Tag Archives: renaissance
the boy i never kissed, a poem
The Boy I Never Kissed
(originally published in Images Inscript)
Michael’s hands are callused, rough and hard;
their worshiping touch is tender as a mother’s.
His voice is quiet, alto, his eyes dewy, downcast
in shy admiration. A forelock of wavy brown
Italian hair cascades over his high forehead
like a Renaissance crown, but his way of approach
is simply too respectful, too frightening.
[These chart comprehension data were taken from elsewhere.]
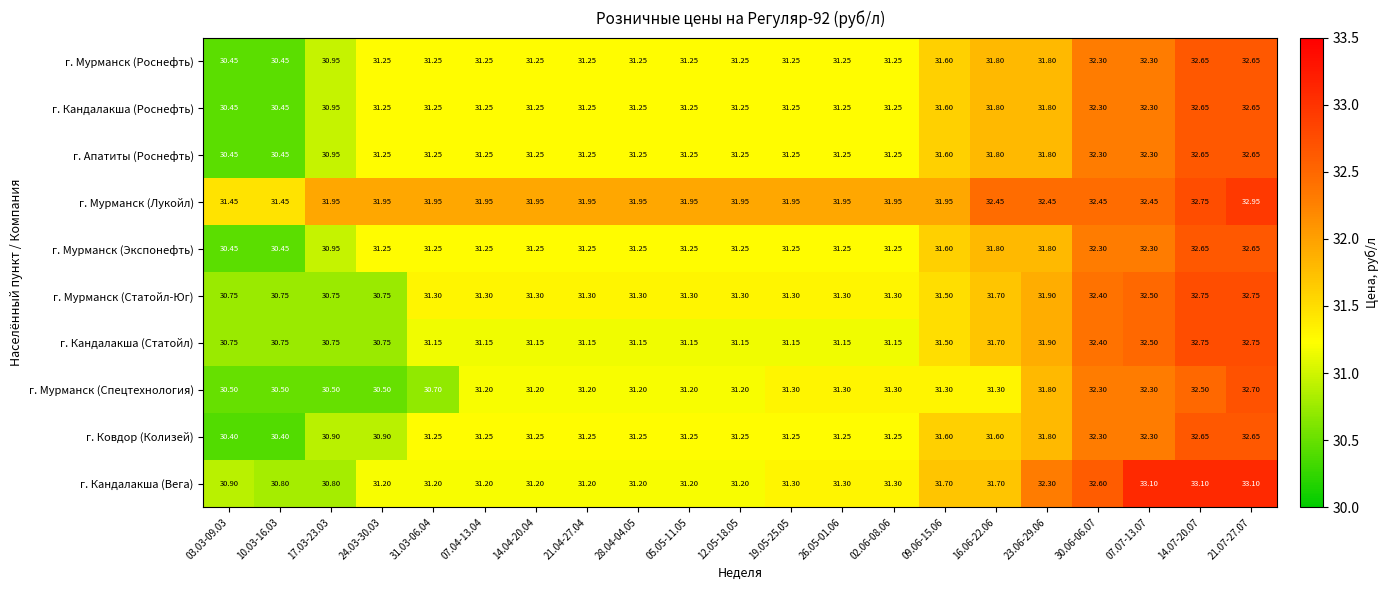

Which series has the largest range (max minus min)?

г. Кандалакша (Вега)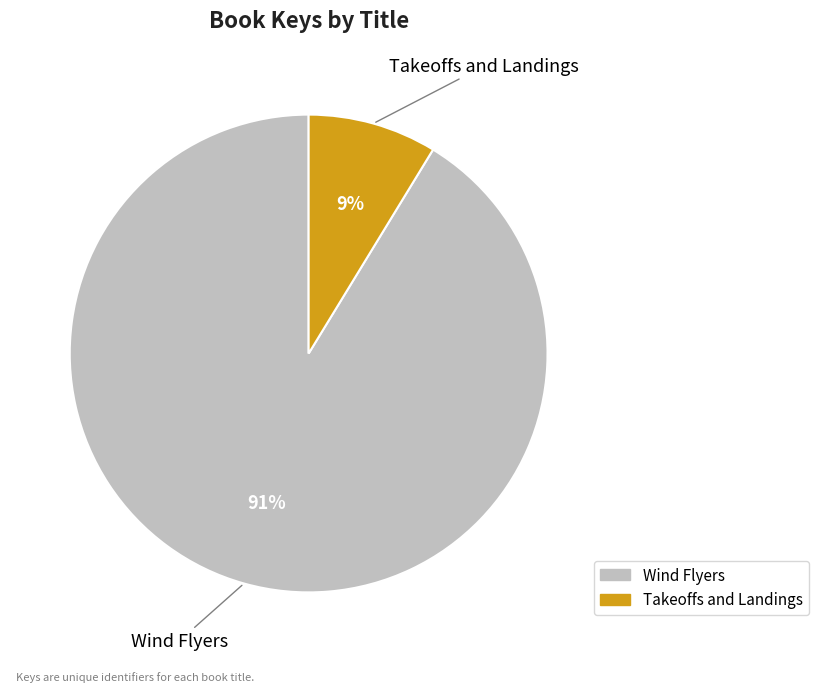

What percentage is the Takeoffs and Landings slice, to the nearest percent?

9%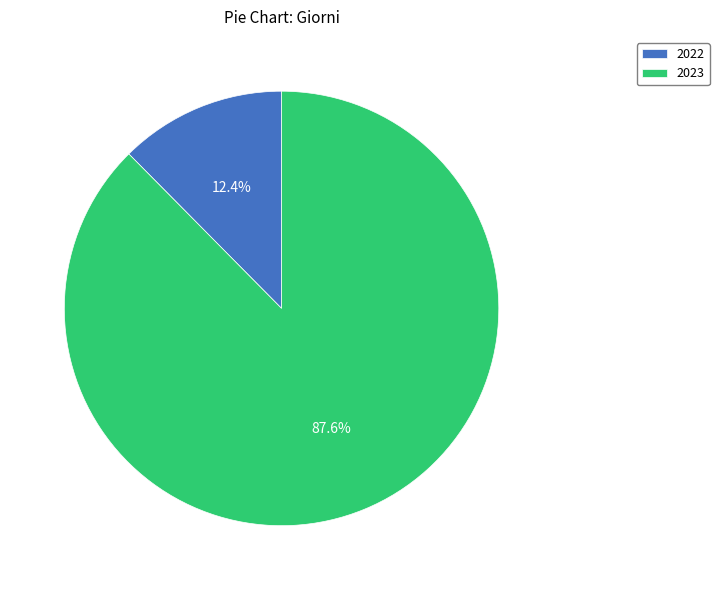

Count the number of slices in the pie.

2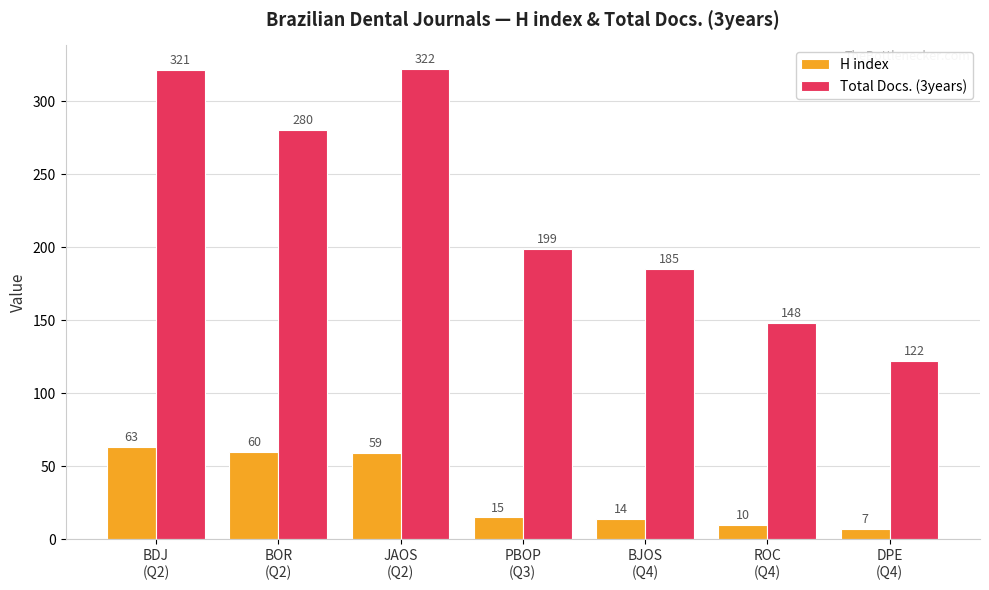

Reading left to right, what are all the values shown in this chart?

H index: 63	60	59	15	14	10	7
Total Docs. (3years): 321	280	322	199	185	148	122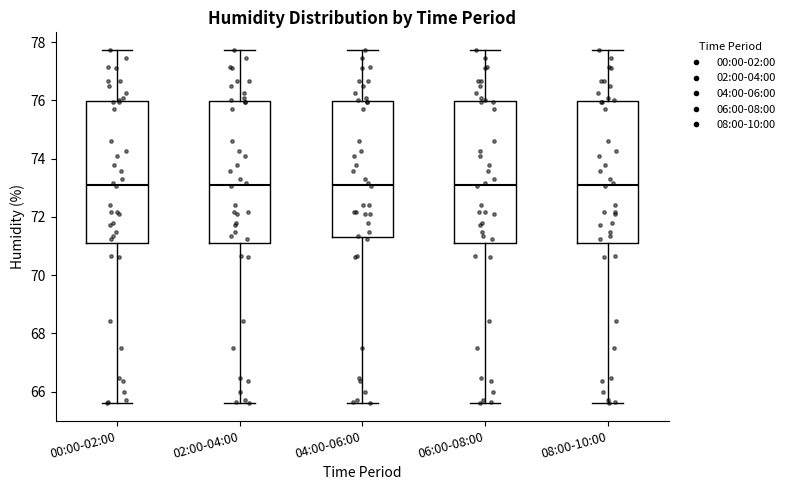

Where is the upper edge of the box for 08:00-10:00 on the y-axis? The values are not printed on the chart, so give them approximately, as read against the axis.

76.0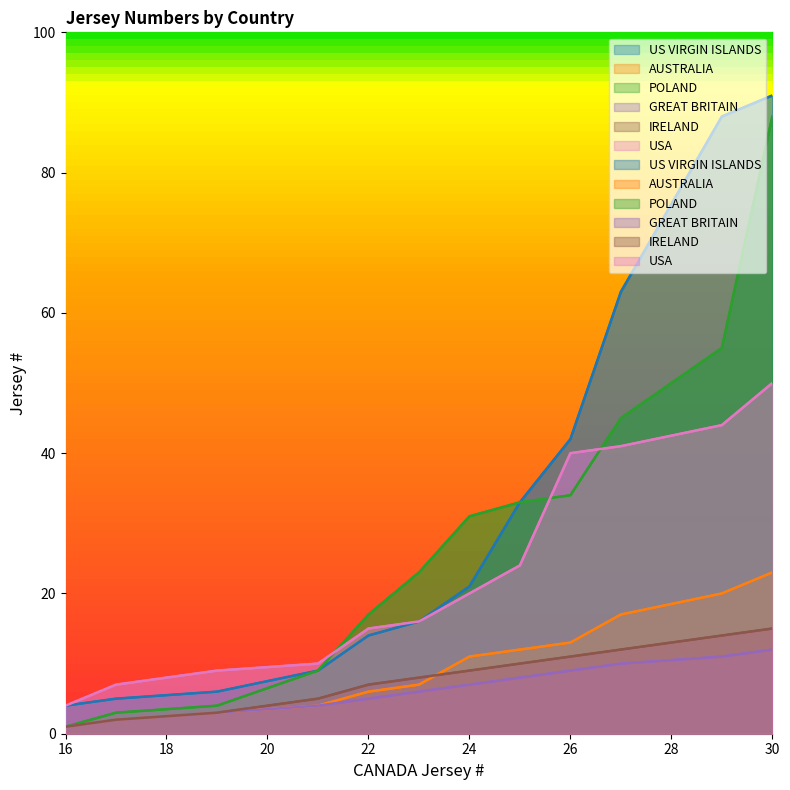

Does the chart have visible grid lines?

No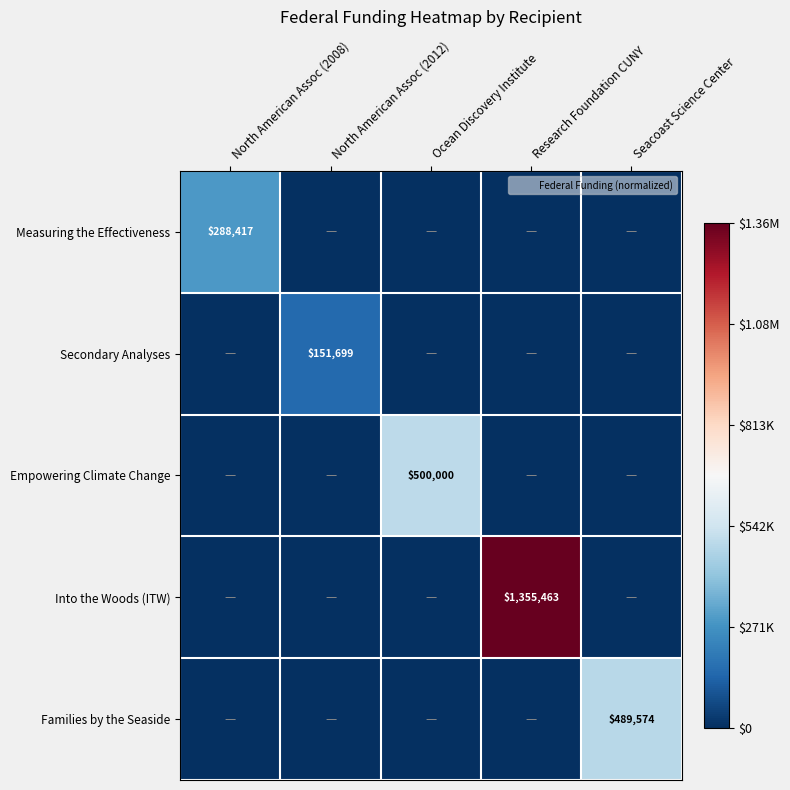

True or false: Measuring the Effectiveness has a value of 0.1 at North American Assoc (2008).

False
I know nothing will come of this attraction,
though we sit talking for endless hours
in his old silver Barracuda after midnight,
the smothering summer darkness pressing
against my skin, raising beads of sweat
which I do not brush away, but allow to roll
slowly down between my breasts, turning my nerves
into taut straining wires. My skin is made of glass,
it will crack any second. He tells me sadly
of his foolish sister, Cherie, how she allows
boys she does not love to touch her. He has tried
to protect her, like the mythical big brother
I always craved. Under the golden streetlights,
in his greasy fry-cook’s uniform, his skin turns dusky,
going beyond olive into the baroque region
of infinite mystery. Then he was too good for me;
too noble to kiss. I made him love me from afar,
pushing the moment past, distancing my heart
from damage, keeping forever safe the memory
of such fragile, old-fashioned courtliness.
Where is the man now? Does he remember me, too,
as something far greater than any realized pleasure;
as a delicate, indelible dream of lost love?